*** Opening of Selected passage ***
Anti-Media Media Social Marketing

Check out how a new social marketing campaign from the Ad Council, Ripple Effects Interactive, and McCann Ericson is pushing filtering software and V-chip technology on parents at The TV Boss. For eighteen months, state-sanctioned public service announcements will feature parents kicking fictional characters out of their living rooms. Of course, these public service announcements are careful to make these fictional characters mobsters and drug-users, rather than the homosexual characters who would also be excluded by many rating systems.

You can watch copyright kingpin Jack Valenti praise the new program to the Senate Commerce committee with a panel of entertainment industry cronies flanking him on either side. Feel free to roll your eyes when Valenti casually but very deliberately mentions his attendance at Mass or titter with disbelief when the problem of surveillance-free homes is compared to drunk driving or starting forest fires. You can marvel at how the witnesses' testimony lauds control, monitoring, and surveillance (rather than watching, playing, or listening with your kids) and how "parental responsibility" is equated with "the use of these blocking techniques." Poor Dr. Spock must be rolling in his grave!

When I was a kid I watched a lot of "adult" TV with my parents, mostly because that was pretty much the only time that the tube was even on. I vividly remember seeing I, Claudius, Shogun, and Monty Python's Flying Circus with my folks, shows that would all be blocked by any brute force solution. As a result, I grew up loving world history, based on the cheesy versions of it from my youth. Now that I'm a parent myself, I find myself strongly disagreeing about cyber-safety with Valenti. Besides, these filtering programs don't let you block damaging sexist, racist, consumerist, or environmentally irresponsible messages from reaching impressionable tots.
*** Close of Selected passage ***
*** Opening of Data shown ***
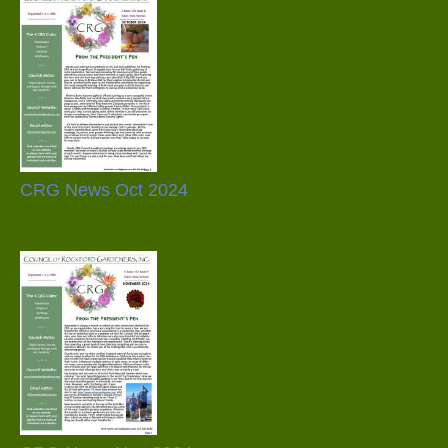
CRG News Oct 2024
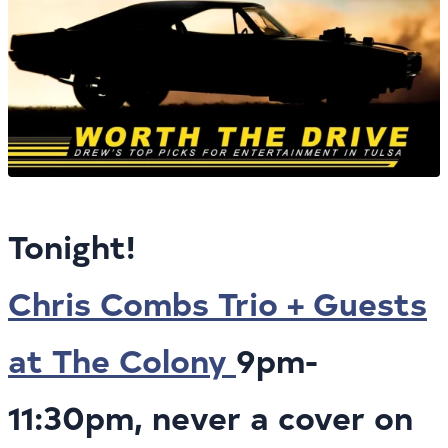
Tonight!
Chris Combs Trio + Guests
at The Colony
9pm-
11:30pm, never a cover on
*** Close of Data shown ***
Work to complete: Please answer from the TV Boss passage: how long will the public service announcements run?

Exercise output: Eighteen months.